For each statement below, say whether it agrees with the waterpark project timeline, answering yes or no and quoting the deciding words from the timeline.
1. The waterpark project was put on hold after the World Health Organization declared a pandemic on March 11, 2020.
2. The adjoining lands discussed in closed session on November 10, 2021 are 31 acres directly west of MOA.
3. On December 7, 2022, the boards approved increasing the amount in the MOA TIF Spending Plan to $95.2M.

# EXTRACTED TEXT
┄┄┄┄┄┄┄┄┄┄

The City Council and Port Authority were originally scheduled to consider the remaining development documents on December 17, 2019. Those documents and related background materials and studies are still being developed and drafted and will not be ready for consideration by the Council and Port until the documents are complete. Delays like this are not uncommon for large development projects.
April 8, 2020
The World Health Organization declared a pandemic on March 11, 2020. The waterpark project was put on hold.
September 8, 2021
The City Council and Port Authority passed motions directing staff to work with Triple 5 to study a private financing option that would use legislation signed into law in Minnesota in 2021 that provides a temporary easing of restrictions on the use of TIF due to COVID-19. The boards also wanted to continue to keep the nonprofit option on the table and directed staff to continue consulting studies.
November 10, 2021
The City Council and Port Authority, in closed session, discussed terms to either purchase or buy an option on the adjoining lands (31 acres directly east of MOA, currently a parking lot) to provide a core site for EXPO 2027 and to provide liquidity for Triple 5 for investment in the privately financed waterpark project.
December 9, 2021
The boards approved the water park financing and adjoining lands option term sheet and directed staff to develop agreements and documents based on the term sheet using TIF as a subsidy to MOA and the water park.
March 9, 2022
The City Council and Port Authority approved key development agreements allowing for the investment of TIF into the water park project and shared public infrastructure.
December 7, 2022
The boards approved amending the MOA TIF Spending Plan to increase the amount to $95.2M in the account and expand the list of potential projects. The 2022 project concept was stalled by the market adjustments in 2022-2023 with the increase in interest rates and construction costs.

┄┄┄┄┄┄┄┄┄┄

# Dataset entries
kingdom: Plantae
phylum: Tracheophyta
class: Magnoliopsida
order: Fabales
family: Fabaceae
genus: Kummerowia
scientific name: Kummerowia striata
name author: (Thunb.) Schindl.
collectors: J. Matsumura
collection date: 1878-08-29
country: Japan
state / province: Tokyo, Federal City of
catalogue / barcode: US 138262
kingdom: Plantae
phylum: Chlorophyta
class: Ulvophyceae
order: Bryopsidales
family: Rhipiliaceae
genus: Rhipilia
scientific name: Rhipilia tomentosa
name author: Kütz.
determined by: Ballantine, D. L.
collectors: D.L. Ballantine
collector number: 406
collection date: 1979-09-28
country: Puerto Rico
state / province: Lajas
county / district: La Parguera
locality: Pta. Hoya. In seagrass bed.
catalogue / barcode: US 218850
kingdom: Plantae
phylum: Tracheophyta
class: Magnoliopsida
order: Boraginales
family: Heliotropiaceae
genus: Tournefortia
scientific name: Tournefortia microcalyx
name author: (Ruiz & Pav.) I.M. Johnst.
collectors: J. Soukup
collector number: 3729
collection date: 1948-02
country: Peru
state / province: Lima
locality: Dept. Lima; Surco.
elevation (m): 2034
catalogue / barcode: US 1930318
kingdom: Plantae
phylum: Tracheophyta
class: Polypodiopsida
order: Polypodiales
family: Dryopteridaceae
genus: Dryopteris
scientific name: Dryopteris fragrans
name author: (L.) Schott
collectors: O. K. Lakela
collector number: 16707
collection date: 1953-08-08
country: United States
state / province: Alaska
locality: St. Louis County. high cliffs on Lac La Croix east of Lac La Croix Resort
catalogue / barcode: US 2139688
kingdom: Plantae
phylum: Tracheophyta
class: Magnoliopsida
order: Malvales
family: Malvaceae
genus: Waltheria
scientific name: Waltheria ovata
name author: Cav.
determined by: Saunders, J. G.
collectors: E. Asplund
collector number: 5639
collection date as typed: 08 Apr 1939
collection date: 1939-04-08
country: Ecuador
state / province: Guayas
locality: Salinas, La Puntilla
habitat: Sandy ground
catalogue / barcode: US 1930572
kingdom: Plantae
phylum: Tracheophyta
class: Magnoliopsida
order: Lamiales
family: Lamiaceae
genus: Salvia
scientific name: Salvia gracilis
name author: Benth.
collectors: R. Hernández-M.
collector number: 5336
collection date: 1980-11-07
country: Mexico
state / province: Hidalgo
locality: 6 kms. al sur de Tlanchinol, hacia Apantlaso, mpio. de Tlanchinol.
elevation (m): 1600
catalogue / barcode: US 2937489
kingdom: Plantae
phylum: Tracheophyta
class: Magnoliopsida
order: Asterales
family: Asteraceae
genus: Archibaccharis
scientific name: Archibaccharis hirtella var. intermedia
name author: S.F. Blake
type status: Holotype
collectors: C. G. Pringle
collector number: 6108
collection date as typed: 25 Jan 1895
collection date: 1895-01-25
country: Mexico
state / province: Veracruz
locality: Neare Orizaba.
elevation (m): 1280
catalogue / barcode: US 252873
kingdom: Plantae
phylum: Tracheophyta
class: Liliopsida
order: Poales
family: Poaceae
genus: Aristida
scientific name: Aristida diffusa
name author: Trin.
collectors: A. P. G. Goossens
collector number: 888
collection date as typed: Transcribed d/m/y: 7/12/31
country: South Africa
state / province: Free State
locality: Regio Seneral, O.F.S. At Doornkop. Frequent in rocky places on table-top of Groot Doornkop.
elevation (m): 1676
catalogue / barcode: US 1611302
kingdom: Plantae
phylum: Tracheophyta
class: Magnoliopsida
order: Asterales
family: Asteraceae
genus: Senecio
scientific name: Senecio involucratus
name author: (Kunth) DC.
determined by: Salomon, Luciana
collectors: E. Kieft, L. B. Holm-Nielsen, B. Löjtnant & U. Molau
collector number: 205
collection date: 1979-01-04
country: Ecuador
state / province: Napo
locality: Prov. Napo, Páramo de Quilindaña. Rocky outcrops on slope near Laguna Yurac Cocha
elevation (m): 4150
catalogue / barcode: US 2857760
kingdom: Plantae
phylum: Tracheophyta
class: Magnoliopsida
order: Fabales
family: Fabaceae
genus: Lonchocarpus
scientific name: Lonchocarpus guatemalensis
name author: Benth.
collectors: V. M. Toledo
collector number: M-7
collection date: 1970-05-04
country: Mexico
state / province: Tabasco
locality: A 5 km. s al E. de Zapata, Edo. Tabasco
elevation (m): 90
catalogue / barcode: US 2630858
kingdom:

┄┄┄┄┄┄┄┄┄┄

# REPLY TO THE EXERCISE
1. Yes: "The World Health Organization declared a pandemic on March 11, 2020. The waterpark project was put on hold."
2. No: "31 acres directly east of MOA, currently a parking lot"
3. Yes: "The boards approved amending the MOA TIF Spending Plan to increase the amount to $95.2M in the account"